THE PROBLEM. Without the pictures, restate all of the data below word for word.

COLLECTED DATA.

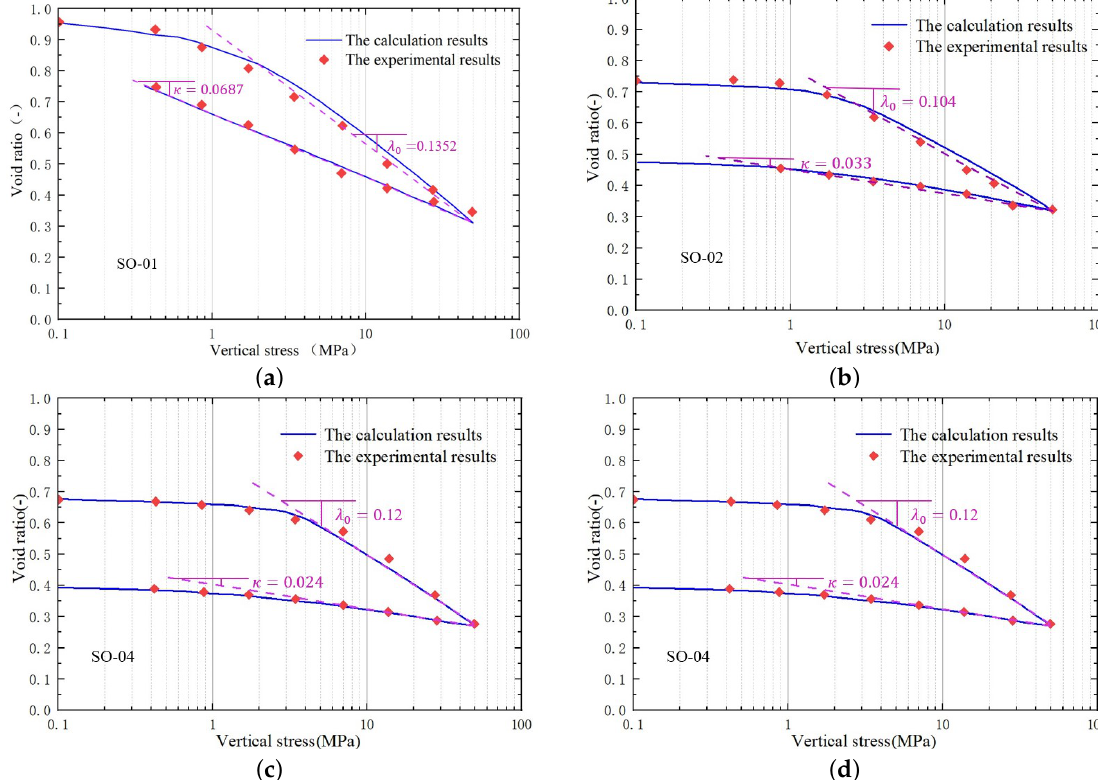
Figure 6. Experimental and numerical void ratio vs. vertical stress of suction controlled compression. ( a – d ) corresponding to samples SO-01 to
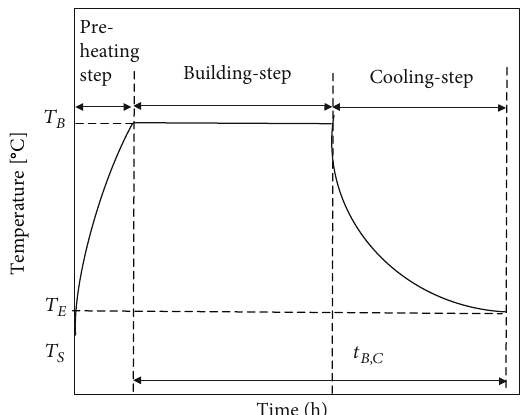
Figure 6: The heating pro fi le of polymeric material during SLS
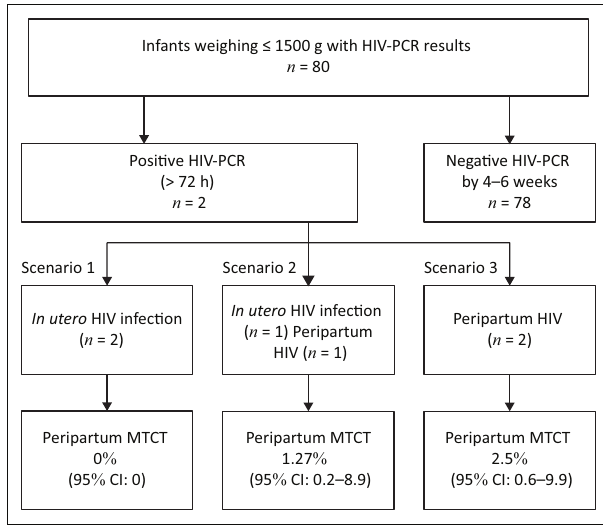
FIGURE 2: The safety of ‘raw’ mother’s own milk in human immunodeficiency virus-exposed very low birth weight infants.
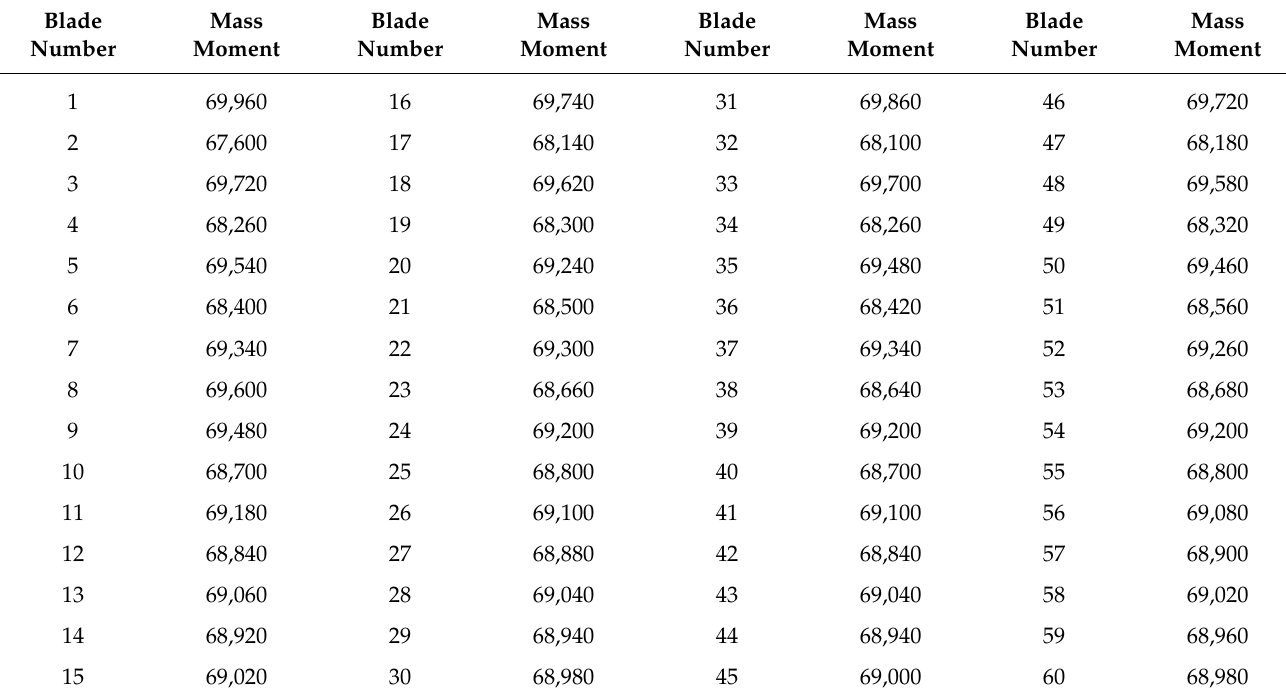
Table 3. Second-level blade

SOLUTION.
Figure 6. Experimental and numerical void ratio vs. vertical stress of suction controlled compression. ( a – d ) corresponding to samples SO-01 to
Figure 6: The heating pro fi le of polymeric material during SLS
FIGURE 2: The safety of ‘raw’ mother’s own milk in human immunodeficiency virus-exposed very low birth weight infants.
Table 3. Second-level blade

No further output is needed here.